Tout ceci nous semble très juste, ce n’est pas la pression fiscale qu’il faut augmenter, c’est le capital qu’il faut diminuer, mais c’est moins facile !
Au passage l’auteur écrit que Proudhon a essayé « de réaliser le socialisme en transformant la distribution sans modifier la production » , p 258, ce qui est un peu rapide pour le fondateur d’une coopérative de production ?
Faut-il compter sur l’État ?
D’un côté l’auteur écrit « qu’il serait insensé de rejeter l’État comme solution, étant donné la nécessité de développer les infrastructures et de transformer l’industrie » p 314. De l’autre » à trop compter sur l’État, les risques sont grands de tomber dans le maoïsme climatique » l’auteur conclut que la seule option est le communisme de décroissance, de « cultiver les initiatives de participation citoyenne et d’institutionnaliser des processus par lesquels l’État tient compte des opinions des citoyens. » p 315.
Il conclue que » Le rejet de l’État tel qu’il est pratiqué par l’anarchisme ne peut pas s’attaquer à la crise climatique. »
Nous pensons au contraire que l’anarchisme est une voie privilégiée, pour deux raisons.
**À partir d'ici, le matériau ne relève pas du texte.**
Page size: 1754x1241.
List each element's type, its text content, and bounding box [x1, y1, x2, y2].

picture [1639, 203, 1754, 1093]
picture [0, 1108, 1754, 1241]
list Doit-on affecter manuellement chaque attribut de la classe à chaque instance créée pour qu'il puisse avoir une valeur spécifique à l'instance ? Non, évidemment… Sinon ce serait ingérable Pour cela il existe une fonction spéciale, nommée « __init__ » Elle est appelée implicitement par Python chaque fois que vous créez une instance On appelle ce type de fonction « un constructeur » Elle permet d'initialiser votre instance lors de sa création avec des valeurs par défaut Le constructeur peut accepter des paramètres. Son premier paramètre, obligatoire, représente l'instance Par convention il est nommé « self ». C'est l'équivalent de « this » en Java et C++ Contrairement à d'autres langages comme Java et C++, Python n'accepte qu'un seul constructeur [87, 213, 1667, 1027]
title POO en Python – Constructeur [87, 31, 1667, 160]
L’effondrement à venir ne laissera pas aux États les moyens de mener une politique à la hauteur des enjeux, une structure d’ordre supérieur aux collectifs locaux ne tiendra compte de leurs opinions que s’il en est l’émanation (une fédération de collectifs), non s’il est une superstructure.
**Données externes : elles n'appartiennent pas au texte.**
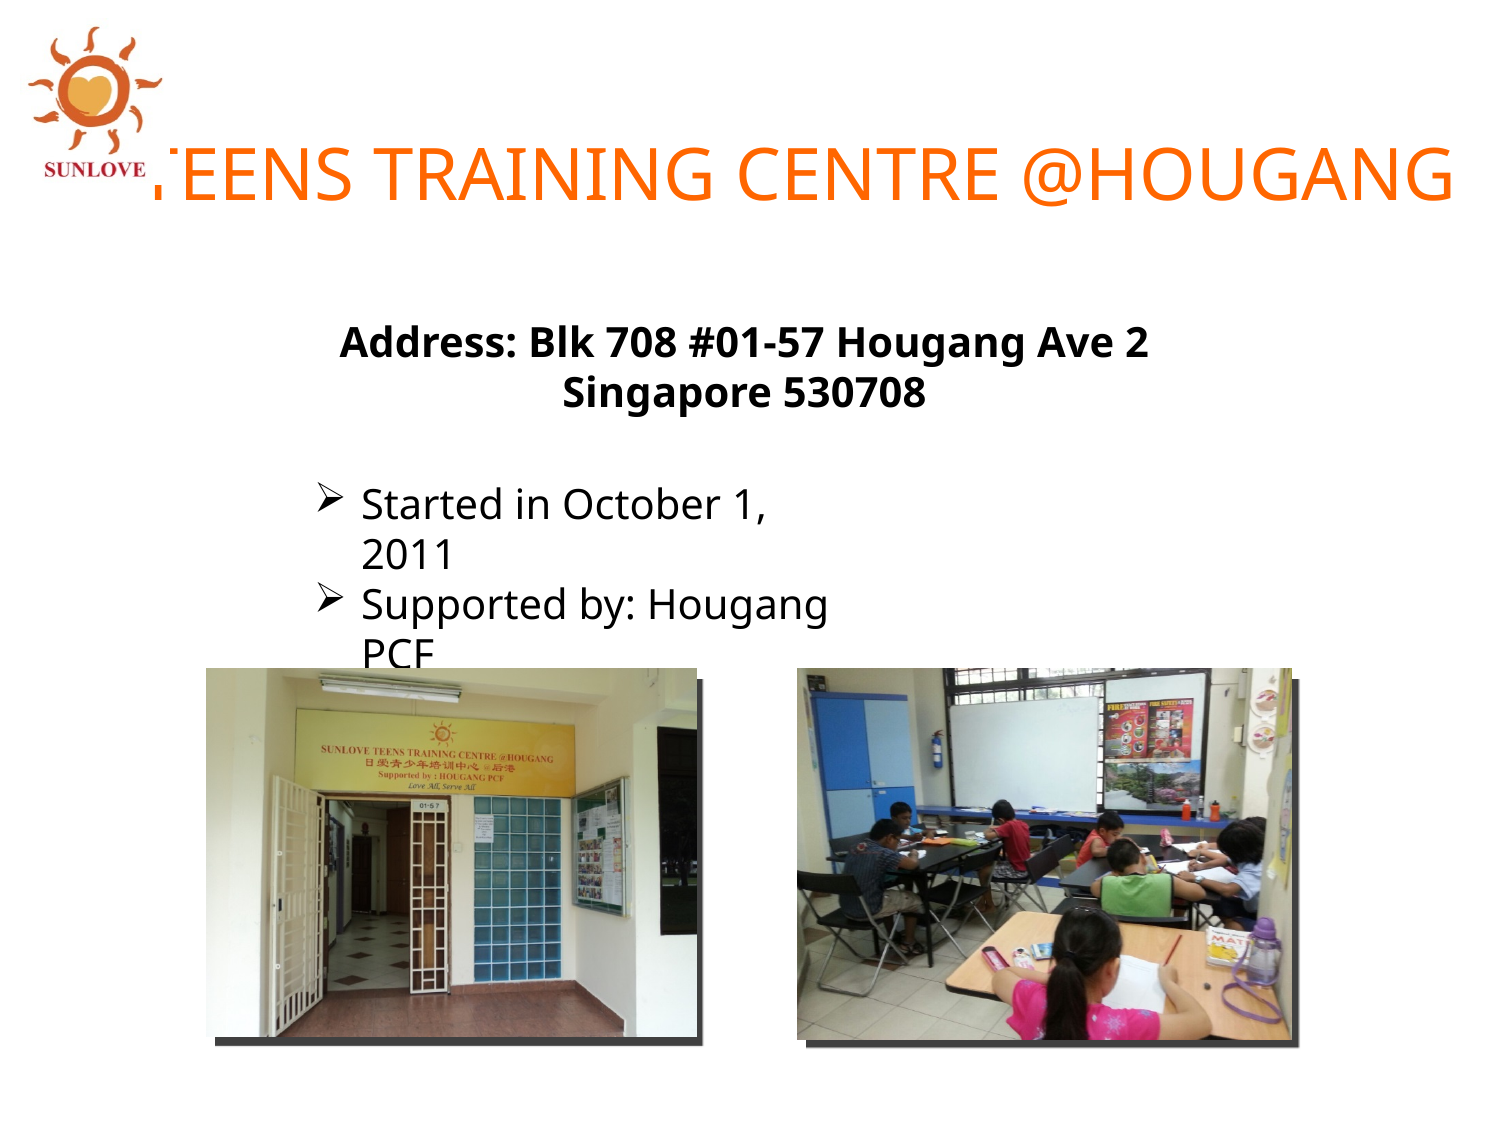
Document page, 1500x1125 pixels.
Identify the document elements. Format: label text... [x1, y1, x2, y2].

picture [797, 668, 1292, 1040]
text_box Address: Blk 708 #01-57 Hougang Ave 2 Singapore 530708 [265, 308, 1235, 474]
picture [206, 668, 697, 1037]
title TEENS TRAINING CENTRE @HOUGANG [115, 78, 1479, 266]
picture [20, 18, 170, 185]
text_box Started in October 1, 2011 Supported by: Hougang PCF [299, 470, 867, 686]
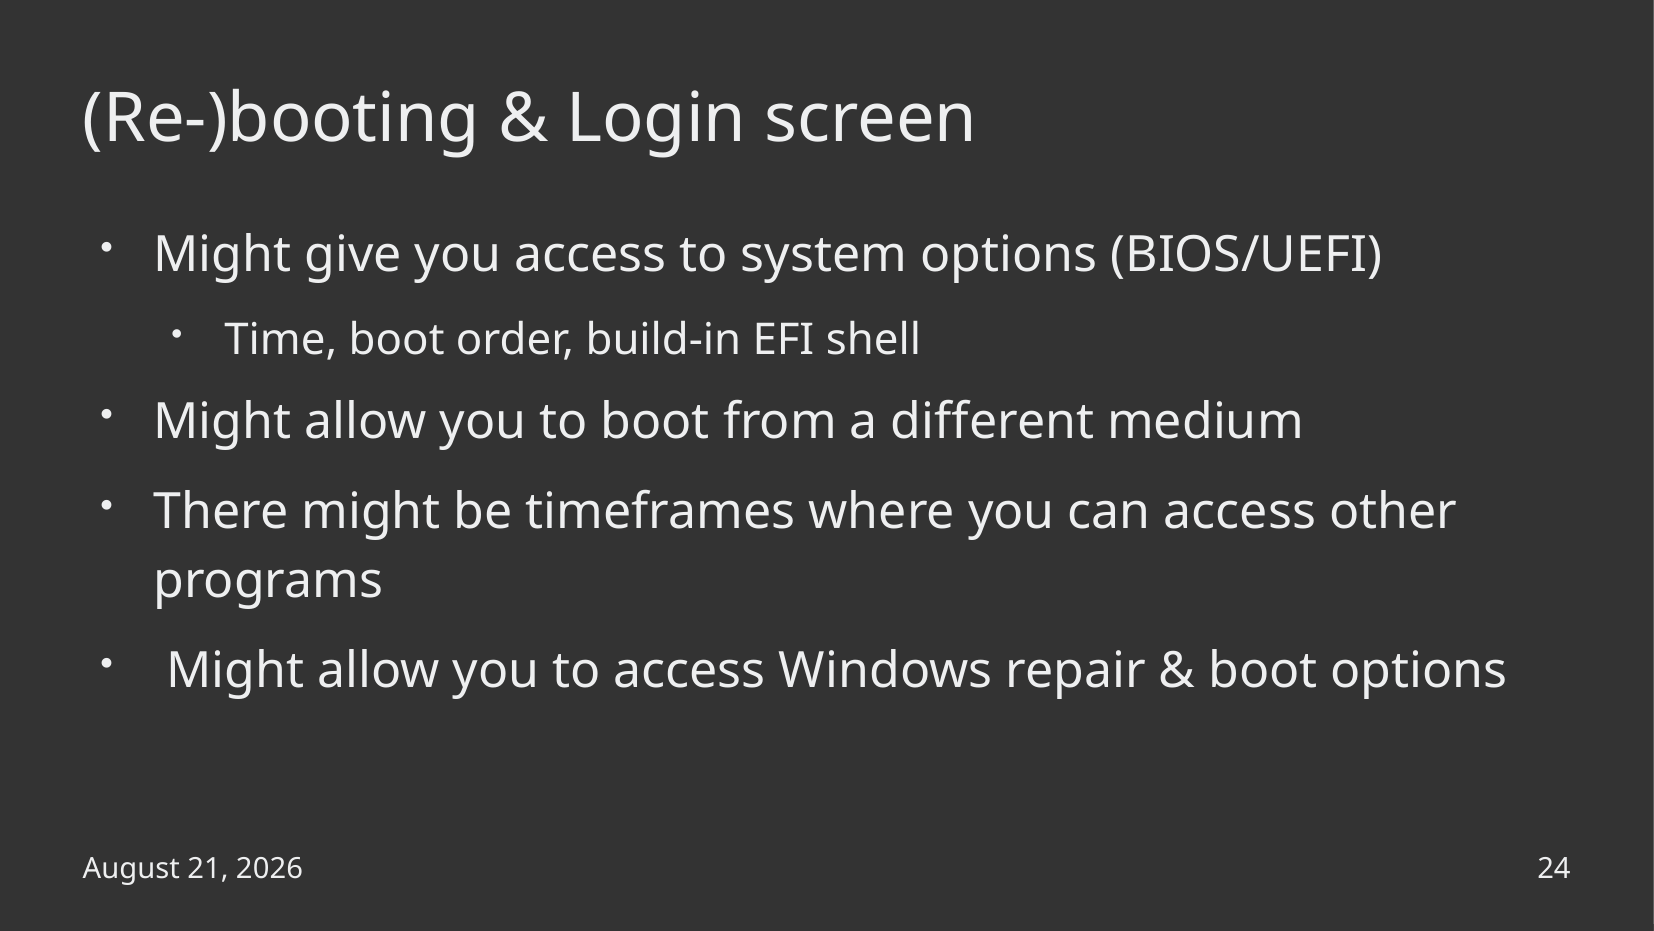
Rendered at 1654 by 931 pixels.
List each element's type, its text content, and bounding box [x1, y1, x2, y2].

title (Re-)booting & Login screen [82, 36, 1571, 193]
list Might give you access to system options (BIOS/UEFI) Time, boot order, build-in EFI shell Might allow you to boot from a different medium There might be timeframes where you can access other programs Might allow you to access Windows repair & boot options [82, 217, 1571, 808]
Mais la définition du communisme de décroissance comme « basé sur l’entraide et l’autogestion » p 318 n’est pas loin de l’anarchisme.
La décroissance
Plus les communs se développent, « plus les domaines laissés à la marchandisation rétrécissent. Plus le PIB aussi diminue. C’est ça la décroissance. » p 236.
Remarquable définition de la décroissance. Il ne s’agit pas d’abord de diminuer notre consommation ce qui bloque nombre de personnes, mais de se ré approprier les communs, de réduire le champ marchand. « La décroissance demande l’abondance pour rendre la croissance inutile » avance Jason Hickel p 238.